Assignment
Identify each line in the items below that contains the word "What" and copy those lines in full.

Extracted material

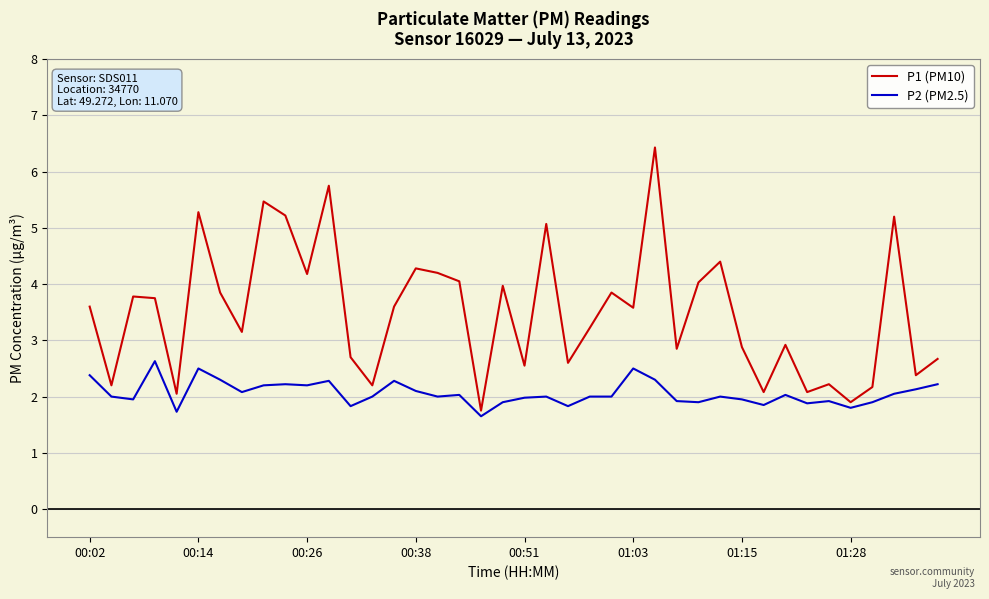

What is the difference between the maximum and minimum values in the P2 (PM2.5) series?

1.0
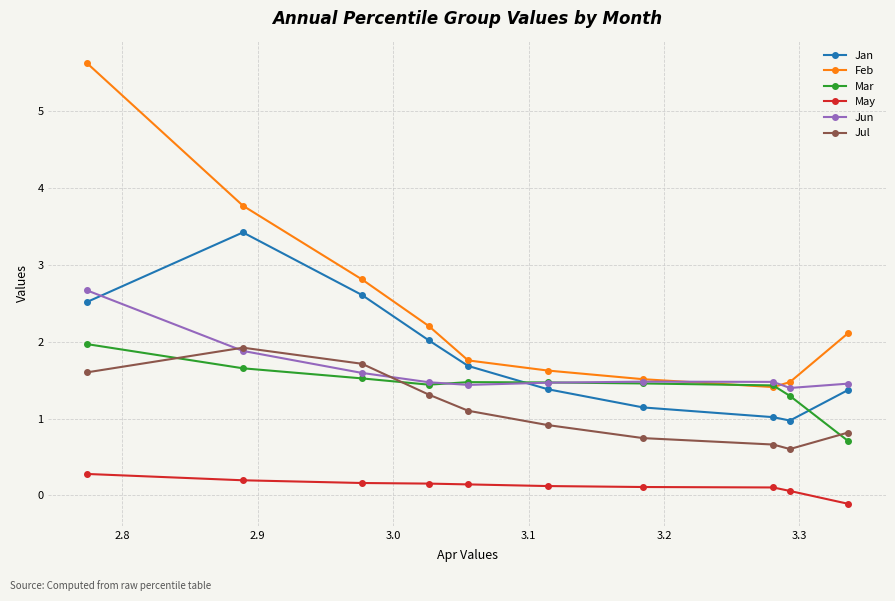

Which series has the widest spread of values?

Feb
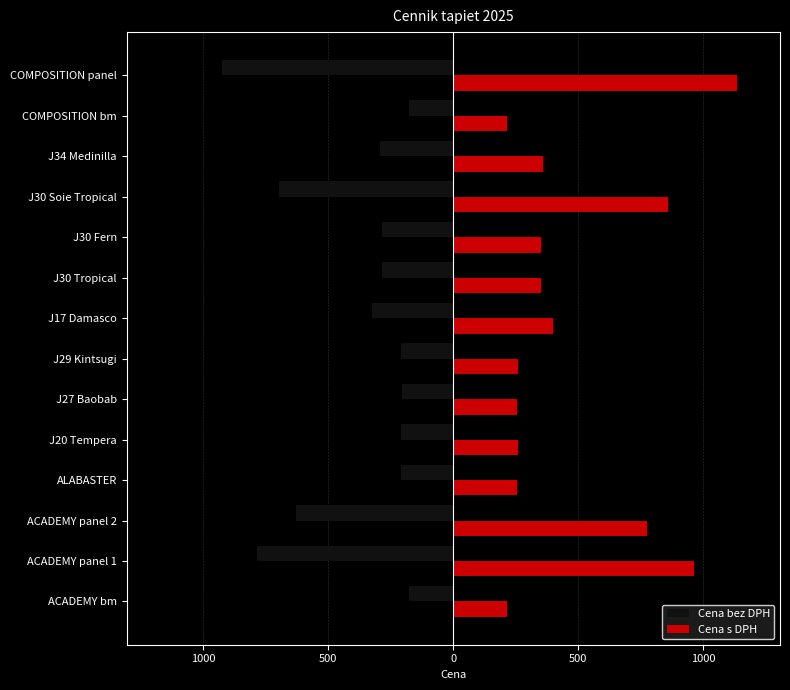

What are all the series names shown in the legend?

Cena bez DPH, Cena s DPH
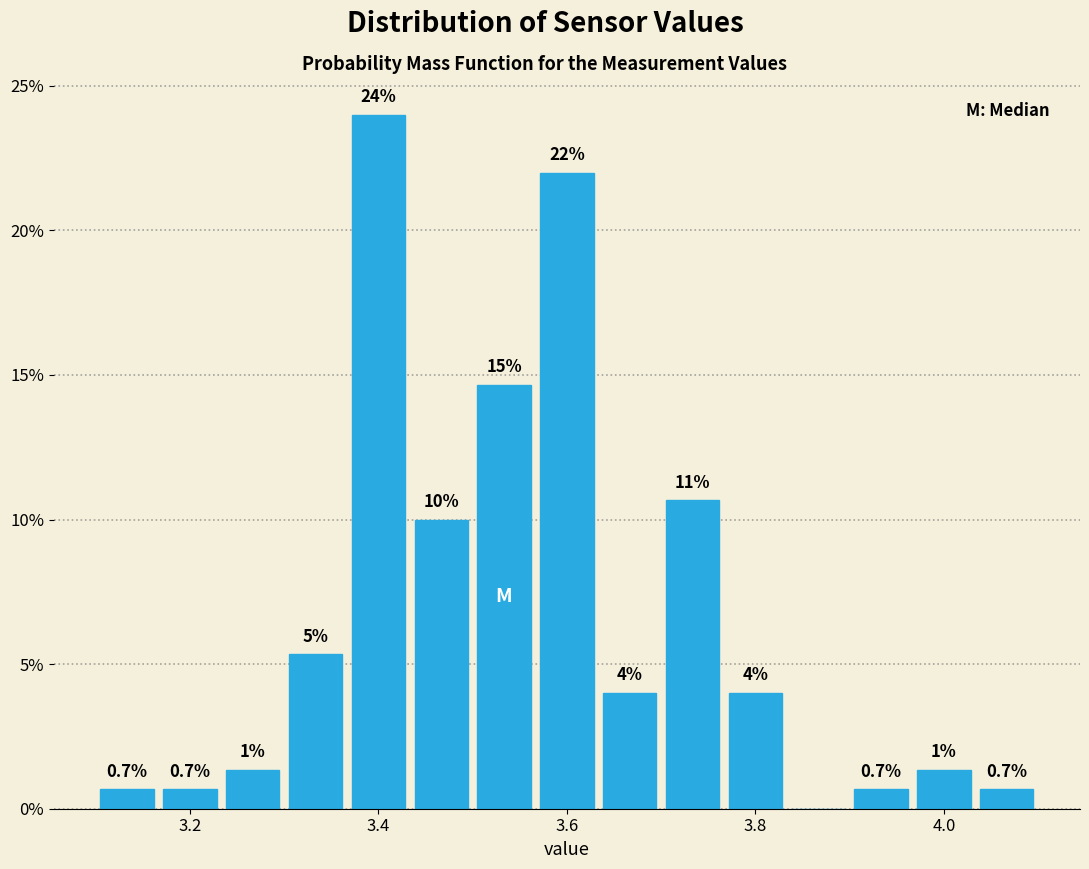

Read against the x-axis, roughly where is the centre of the tallest bar?

3.40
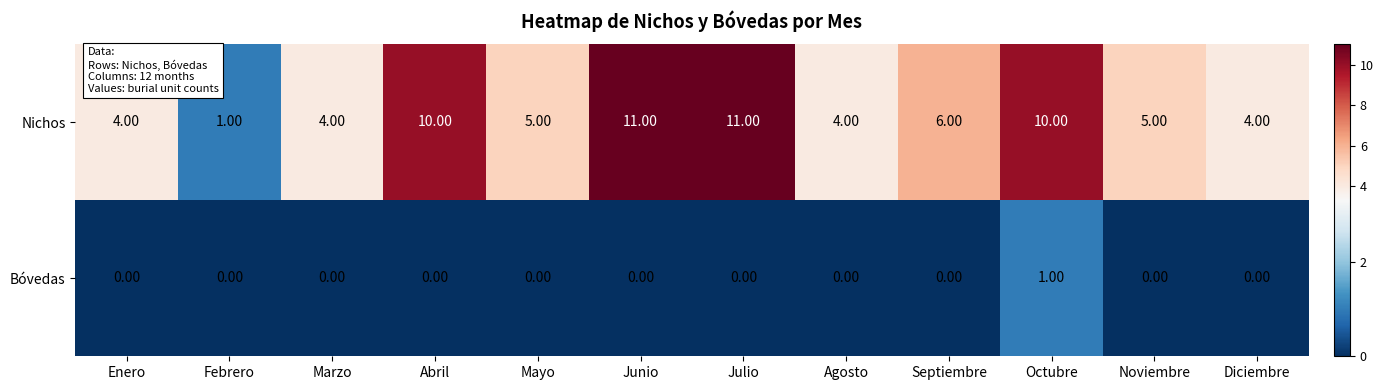

What is the total value across all series at Julio?

11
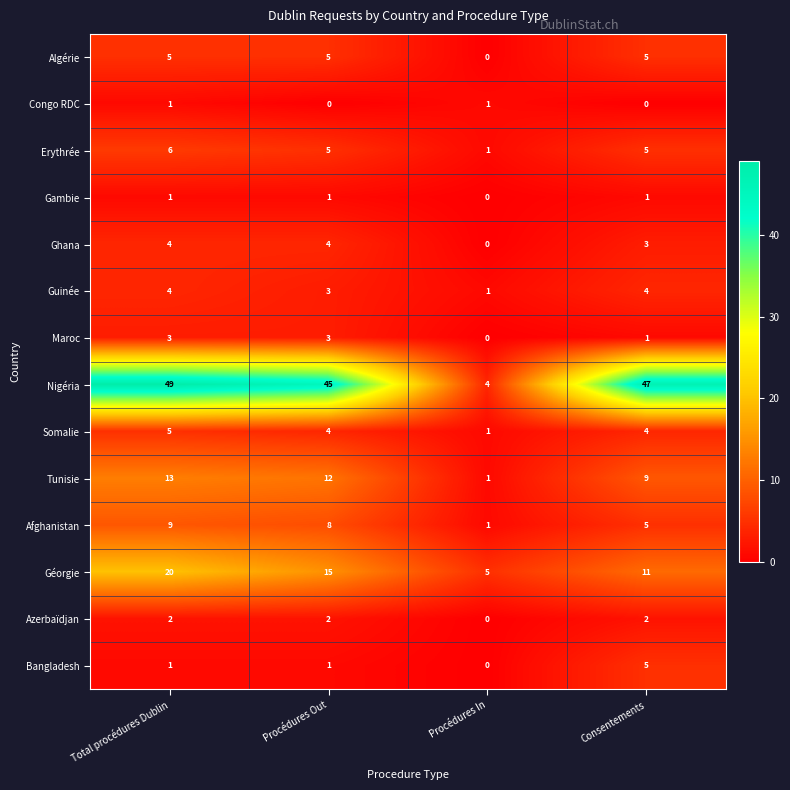

What is the minimum value for Géorgie?

5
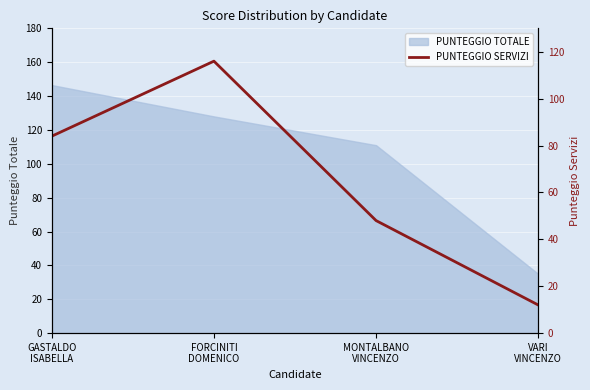

What is the label of the 4th point from the left?

VARI
VINCENZO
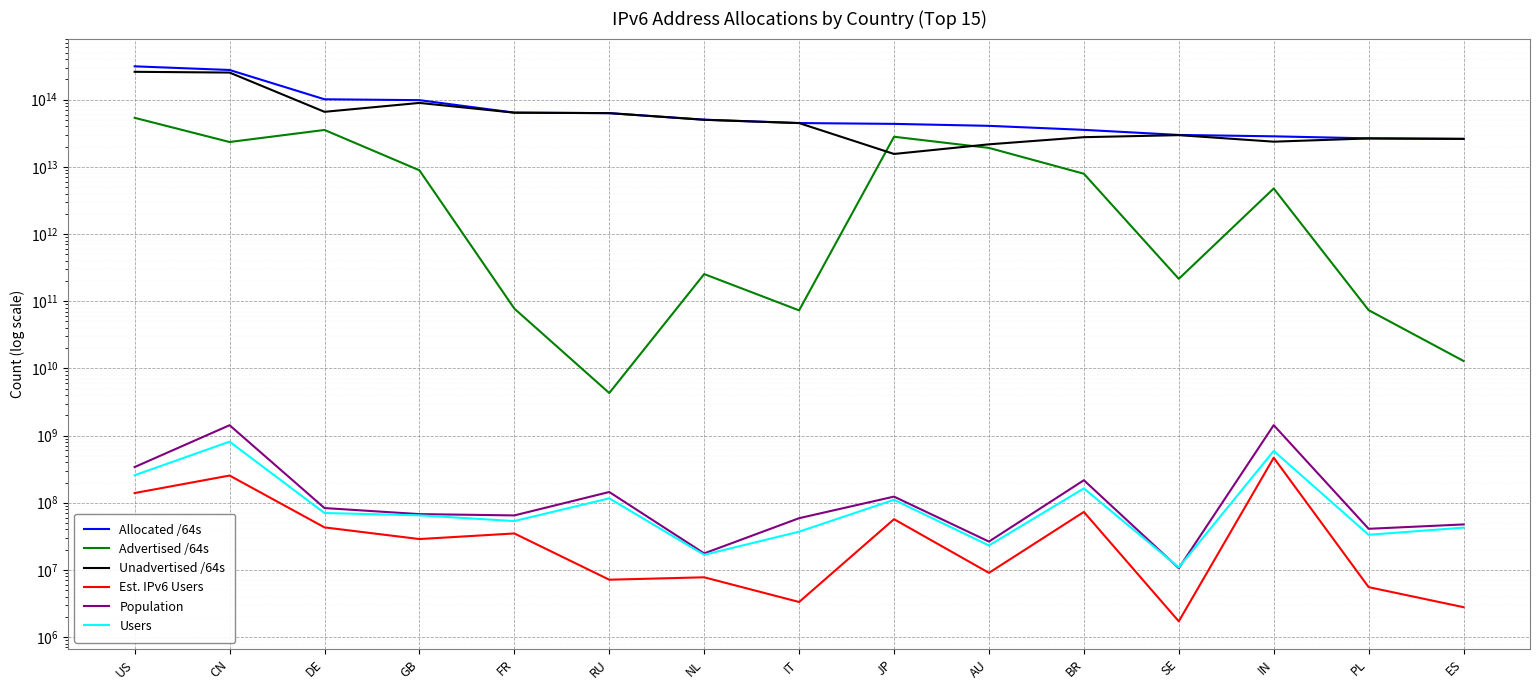

Where is Users nearest to the value 411015107?

US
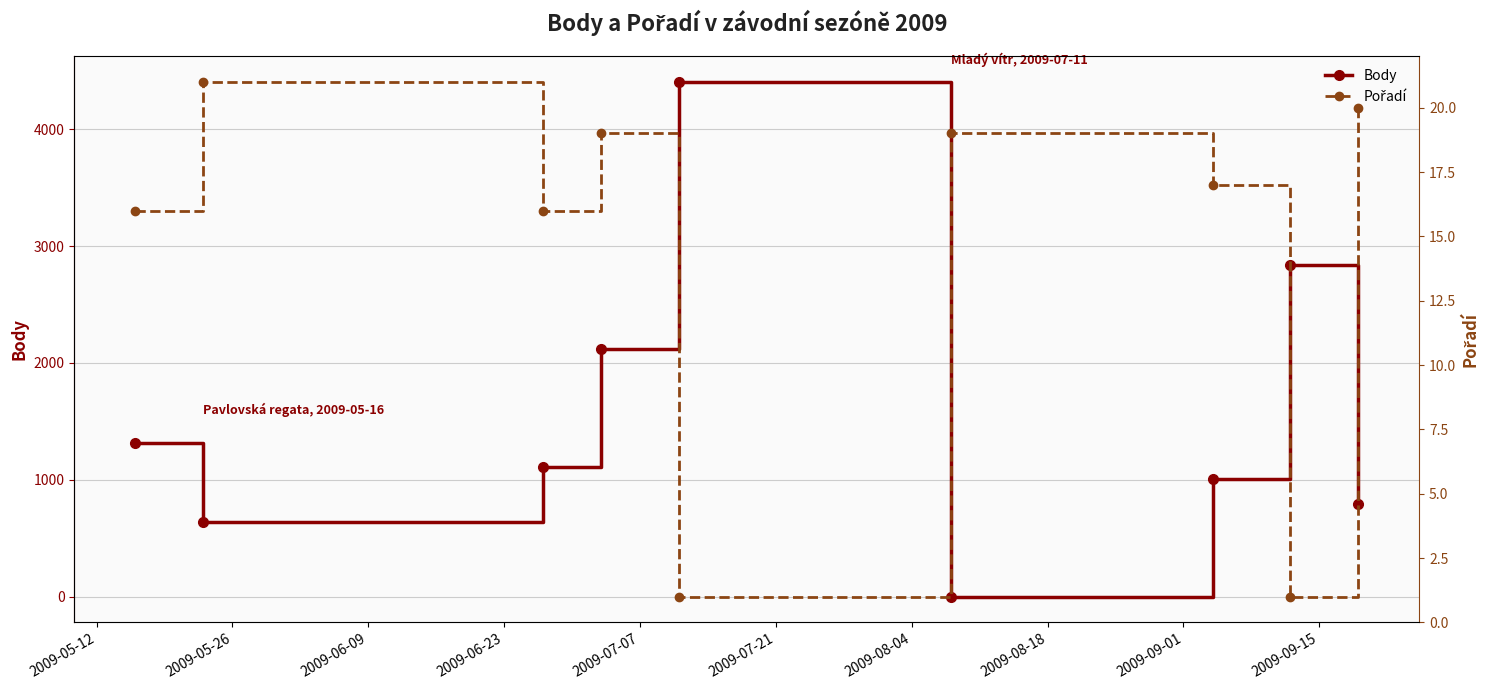

How many interior local valleys does the Body series have?

2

Response to this exercise
What is the difference between the maximum and minimum values in the P2 (PM2.5) series?
What are all the series names shown in the legend?
What is the total value across all series at Julio?
What is the minimum value for Géorgie?
What is the label of the 4th point from the left?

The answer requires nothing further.